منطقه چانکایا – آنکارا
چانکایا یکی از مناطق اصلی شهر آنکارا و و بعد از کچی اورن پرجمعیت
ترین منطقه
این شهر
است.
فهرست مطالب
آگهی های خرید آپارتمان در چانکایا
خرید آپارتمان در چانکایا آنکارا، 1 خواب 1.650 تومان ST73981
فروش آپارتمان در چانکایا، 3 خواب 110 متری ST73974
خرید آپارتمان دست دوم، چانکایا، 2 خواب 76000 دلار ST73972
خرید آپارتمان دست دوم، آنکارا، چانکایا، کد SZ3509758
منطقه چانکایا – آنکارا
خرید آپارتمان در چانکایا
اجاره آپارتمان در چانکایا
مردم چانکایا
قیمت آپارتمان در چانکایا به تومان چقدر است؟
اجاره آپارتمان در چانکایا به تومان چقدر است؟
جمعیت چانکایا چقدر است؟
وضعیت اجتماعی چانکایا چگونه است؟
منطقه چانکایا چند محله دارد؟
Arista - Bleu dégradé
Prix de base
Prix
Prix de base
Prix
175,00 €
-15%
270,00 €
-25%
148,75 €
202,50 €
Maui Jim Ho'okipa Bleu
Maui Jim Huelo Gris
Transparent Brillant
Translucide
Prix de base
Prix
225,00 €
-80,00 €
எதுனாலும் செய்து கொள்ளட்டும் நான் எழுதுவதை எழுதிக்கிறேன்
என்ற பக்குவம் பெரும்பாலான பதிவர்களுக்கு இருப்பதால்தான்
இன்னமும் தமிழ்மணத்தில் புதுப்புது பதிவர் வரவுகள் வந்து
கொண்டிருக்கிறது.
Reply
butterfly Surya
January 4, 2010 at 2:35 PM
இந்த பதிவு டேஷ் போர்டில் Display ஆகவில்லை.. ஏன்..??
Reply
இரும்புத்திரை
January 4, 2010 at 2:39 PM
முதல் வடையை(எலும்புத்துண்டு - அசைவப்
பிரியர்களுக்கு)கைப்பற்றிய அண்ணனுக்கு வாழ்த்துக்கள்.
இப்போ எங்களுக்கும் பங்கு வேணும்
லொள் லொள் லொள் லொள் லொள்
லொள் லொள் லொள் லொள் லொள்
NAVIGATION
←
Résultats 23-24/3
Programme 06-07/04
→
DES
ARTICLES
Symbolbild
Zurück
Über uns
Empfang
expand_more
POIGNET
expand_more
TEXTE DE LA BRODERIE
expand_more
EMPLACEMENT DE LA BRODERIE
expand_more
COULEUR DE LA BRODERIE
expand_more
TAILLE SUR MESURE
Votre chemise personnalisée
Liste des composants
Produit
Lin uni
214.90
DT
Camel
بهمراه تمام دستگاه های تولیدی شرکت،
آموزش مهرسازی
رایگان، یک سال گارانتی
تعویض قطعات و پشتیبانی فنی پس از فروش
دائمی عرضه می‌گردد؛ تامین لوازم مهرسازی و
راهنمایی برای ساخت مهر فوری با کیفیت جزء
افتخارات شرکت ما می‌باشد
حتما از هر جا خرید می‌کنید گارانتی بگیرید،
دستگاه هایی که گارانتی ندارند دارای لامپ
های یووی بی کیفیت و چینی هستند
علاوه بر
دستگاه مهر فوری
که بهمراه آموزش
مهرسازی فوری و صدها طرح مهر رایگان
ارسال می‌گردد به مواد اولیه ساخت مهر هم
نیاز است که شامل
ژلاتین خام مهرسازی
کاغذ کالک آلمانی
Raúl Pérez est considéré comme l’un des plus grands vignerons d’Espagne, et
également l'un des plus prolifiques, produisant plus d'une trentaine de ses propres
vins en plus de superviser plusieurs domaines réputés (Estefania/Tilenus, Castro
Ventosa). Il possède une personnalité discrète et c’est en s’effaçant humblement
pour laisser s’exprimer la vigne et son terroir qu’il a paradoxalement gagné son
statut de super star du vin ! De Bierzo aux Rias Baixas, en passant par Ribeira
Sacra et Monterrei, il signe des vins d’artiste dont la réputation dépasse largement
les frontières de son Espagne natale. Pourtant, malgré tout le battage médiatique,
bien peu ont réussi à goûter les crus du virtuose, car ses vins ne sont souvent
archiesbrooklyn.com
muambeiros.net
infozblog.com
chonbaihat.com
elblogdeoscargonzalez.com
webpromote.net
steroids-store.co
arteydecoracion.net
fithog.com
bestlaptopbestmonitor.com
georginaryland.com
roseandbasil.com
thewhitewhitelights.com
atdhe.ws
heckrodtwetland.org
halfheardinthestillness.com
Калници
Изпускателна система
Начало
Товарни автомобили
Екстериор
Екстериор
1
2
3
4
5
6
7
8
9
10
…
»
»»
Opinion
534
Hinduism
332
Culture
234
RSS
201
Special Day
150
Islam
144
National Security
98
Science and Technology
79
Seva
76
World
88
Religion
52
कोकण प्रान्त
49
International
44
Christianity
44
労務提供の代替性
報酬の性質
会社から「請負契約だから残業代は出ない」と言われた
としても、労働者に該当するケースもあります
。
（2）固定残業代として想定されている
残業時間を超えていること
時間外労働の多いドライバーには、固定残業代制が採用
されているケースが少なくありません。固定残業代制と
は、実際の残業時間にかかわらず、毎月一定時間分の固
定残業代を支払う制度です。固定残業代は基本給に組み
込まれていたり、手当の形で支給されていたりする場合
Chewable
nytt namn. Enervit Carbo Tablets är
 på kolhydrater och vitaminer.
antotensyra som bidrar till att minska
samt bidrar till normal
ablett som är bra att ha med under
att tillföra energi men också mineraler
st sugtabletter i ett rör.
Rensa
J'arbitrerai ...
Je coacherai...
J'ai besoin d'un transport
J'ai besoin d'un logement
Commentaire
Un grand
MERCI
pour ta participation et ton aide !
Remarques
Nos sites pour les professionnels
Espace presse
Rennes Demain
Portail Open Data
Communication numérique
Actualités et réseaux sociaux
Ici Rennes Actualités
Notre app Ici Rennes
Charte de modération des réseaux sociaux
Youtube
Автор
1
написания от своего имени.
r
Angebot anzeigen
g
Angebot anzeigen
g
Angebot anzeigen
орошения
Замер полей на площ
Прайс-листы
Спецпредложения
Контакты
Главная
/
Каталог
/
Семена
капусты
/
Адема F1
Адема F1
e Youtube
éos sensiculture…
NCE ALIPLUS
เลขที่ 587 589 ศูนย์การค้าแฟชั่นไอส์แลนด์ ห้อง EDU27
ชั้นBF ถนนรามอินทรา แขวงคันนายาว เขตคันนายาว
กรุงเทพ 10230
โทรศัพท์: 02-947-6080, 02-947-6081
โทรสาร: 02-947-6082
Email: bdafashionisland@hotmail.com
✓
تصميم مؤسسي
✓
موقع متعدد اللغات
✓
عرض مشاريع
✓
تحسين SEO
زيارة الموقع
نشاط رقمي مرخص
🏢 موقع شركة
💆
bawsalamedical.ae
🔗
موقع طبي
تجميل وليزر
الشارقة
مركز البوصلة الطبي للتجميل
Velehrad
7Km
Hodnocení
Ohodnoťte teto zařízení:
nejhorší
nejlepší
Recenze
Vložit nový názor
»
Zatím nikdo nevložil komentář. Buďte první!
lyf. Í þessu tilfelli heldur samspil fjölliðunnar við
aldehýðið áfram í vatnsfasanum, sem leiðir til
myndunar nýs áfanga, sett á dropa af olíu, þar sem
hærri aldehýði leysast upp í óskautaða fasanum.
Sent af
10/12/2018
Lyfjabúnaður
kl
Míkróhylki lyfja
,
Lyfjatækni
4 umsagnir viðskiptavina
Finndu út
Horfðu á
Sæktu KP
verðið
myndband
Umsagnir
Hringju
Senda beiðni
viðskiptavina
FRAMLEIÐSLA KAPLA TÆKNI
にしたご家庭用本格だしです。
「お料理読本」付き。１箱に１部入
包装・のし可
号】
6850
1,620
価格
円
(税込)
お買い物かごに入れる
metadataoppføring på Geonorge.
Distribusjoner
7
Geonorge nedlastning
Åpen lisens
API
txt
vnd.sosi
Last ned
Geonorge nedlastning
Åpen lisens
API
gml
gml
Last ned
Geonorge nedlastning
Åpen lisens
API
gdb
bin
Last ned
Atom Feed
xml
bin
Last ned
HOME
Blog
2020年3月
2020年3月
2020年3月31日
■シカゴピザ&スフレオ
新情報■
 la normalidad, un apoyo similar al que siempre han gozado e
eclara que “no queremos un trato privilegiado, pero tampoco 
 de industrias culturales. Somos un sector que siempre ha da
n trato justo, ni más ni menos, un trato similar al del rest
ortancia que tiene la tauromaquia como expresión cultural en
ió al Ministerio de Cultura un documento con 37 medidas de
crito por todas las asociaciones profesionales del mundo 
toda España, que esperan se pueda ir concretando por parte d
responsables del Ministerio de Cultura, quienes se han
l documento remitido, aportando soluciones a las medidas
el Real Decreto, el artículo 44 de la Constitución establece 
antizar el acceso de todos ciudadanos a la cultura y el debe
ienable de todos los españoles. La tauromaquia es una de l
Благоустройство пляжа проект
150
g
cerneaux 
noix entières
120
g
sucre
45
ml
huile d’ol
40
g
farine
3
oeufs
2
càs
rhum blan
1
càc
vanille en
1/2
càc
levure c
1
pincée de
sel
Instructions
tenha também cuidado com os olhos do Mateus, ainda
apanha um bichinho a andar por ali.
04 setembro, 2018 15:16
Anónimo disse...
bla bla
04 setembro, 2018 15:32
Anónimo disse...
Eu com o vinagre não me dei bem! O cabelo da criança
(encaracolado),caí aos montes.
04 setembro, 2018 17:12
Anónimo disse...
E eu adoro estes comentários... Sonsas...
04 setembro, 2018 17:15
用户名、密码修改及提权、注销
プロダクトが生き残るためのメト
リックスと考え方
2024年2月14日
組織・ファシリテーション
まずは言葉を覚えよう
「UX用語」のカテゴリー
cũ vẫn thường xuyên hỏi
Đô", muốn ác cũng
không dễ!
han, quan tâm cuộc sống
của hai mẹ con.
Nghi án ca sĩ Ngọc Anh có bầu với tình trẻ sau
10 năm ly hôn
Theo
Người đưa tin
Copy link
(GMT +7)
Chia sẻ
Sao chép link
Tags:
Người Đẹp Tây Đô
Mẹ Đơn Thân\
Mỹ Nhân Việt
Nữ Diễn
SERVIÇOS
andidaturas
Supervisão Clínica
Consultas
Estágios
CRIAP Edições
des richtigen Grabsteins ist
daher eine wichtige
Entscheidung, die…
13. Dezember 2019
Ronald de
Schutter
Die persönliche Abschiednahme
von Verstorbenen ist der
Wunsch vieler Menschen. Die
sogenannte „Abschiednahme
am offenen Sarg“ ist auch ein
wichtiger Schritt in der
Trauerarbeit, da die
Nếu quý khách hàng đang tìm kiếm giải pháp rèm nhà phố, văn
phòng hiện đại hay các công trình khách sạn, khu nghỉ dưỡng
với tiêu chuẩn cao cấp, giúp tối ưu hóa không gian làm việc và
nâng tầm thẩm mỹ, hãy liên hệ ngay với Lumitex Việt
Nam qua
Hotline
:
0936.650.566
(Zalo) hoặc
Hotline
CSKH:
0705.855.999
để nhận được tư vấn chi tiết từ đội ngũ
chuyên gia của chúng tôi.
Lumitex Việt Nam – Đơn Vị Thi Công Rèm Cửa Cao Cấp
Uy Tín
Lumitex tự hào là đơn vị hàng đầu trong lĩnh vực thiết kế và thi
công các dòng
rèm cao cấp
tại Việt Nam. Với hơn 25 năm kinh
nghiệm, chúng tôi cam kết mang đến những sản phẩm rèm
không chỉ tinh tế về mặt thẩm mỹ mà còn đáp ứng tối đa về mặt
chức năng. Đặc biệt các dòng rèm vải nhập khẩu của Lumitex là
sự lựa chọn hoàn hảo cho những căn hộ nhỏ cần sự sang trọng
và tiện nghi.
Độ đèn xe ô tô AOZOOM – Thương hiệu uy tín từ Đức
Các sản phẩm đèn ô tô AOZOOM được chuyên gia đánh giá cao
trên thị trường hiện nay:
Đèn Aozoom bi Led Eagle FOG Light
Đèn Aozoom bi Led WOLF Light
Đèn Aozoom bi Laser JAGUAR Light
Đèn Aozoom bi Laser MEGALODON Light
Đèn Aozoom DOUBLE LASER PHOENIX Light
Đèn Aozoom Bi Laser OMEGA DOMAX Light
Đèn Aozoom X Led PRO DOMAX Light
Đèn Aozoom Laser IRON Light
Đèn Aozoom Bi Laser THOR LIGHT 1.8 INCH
• • • • • • •
Copy exactly the lines that run from the first line of the data to the line containing "که بهمراه آموزش", please, with both ends included and nothing else.

منطقه چانکایا – آنکارا
چانکایا یکی از مناطق اصلی شهر آنکارا و و بعد از کچی اورن پرجمعیت
ترین منطقه
این شهر
است.
فهرست مطالب
آگهی های خرید آپارتمان در چانکایا
خرید آپارتمان در چانکایا آنکارا، 1 خواب 1.650 تومان ST73981
فروش آپارتمان در چانکایا، 3 خواب 110 متری ST73974
خرید آپارتمان دست دوم، چانکایا، 2 خواب 76000 دلار ST73972
خرید آپارتمان دست دوم، آنکارا، چانکایا، کد SZ3509758
منطقه چانکایا – آنکارا
خرید آپارتمان در چانکایا
اجاره آپارتمان در چانکایا
مردم چانکایا
قیمت آپارتمان در چانکایا به تومان چقدر است؟
اجاره آپارتمان در چانکایا به تومان چقدر است؟
جمعیت چانکایا چقدر است؟
وضعیت اجتماعی چانکایا چگونه است؟
منطقه چانکایا چند محله دارد؟
Arista - Bleu dégradé
Prix de base
Prix
Prix de base
Prix
175,00 €
-15%
270,00 €
-25%
148,75 €
202,50 €
Maui Jim Ho'okipa Bleu
Maui Jim Huelo Gris
Transparent Brillant
Translucide
Prix de base
Prix
225,00 €
-80,00 €
எதுனாலும் செய்து கொள்ளட்டும் நான் எழுதுவதை எழுதிக்கிறேன்
என்ற பக்குவம் பெரும்பாலான பதிவர்களுக்கு இருப்பதால்தான்
இன்னமும் தமிழ்மணத்தில் புதுப்புது பதிவர் வரவுகள் வந்து
கொண்டிருக்கிறது.
Reply
butterfly Surya
January 4, 2010 at 2:35 PM
இந்த பதிவு டேஷ் போர்டில் Display ஆகவில்லை.. ஏன்..??
Reply
இரும்புத்திரை
January 4, 2010 at 2:39 PM
முதல் வடையை(எலும்புத்துண்டு - அசைவப்
பிரியர்களுக்கு)கைப்பற்றிய அண்ணனுக்கு வாழ்த்துக்கள்.
இப்போ எங்களுக்கும் பங்கு வேணும்
லொள் லொள் லொள் லொள் லொள்
லொள் லொள் லொள் லொள் லொள்
NAVIGATION
←
Résultats 23-24/3
Programme 06-07/04
→
DES
ARTICLES
Symbolbild
Zurück
Über uns
Empfang
expand_more
POIGNET
expand_more
TEXTE DE LA BRODERIE
expand_more
EMPLACEMENT DE LA BRODERIE
expand_more
COULEUR DE LA BRODERIE
expand_more
TAILLE SUR MESURE
Votre chemise personnalisée
Liste des composants
Produit
Lin uni
214.90
DT
Camel
بهمراه تمام دستگاه های تولیدی شرکت،
آموزش مهرسازی
رایگان، یک سال گارانتی
تعویض قطعات و پشتیبانی فنی پس از فروش
دائمی عرضه می‌گردد؛ تامین لوازم مهرسازی و
راهنمایی برای ساخت مهر فوری با کیفیت جزء
افتخارات شرکت ما می‌باشد
حتما از هر جا خرید می‌کنید گارانتی بگیرید،
دستگاه هایی که گارانتی ندارند دارای لامپ
های یووی بی کیفیت و چینی هستند
علاوه بر
دستگاه مهر فوری
که بهمراه آموزش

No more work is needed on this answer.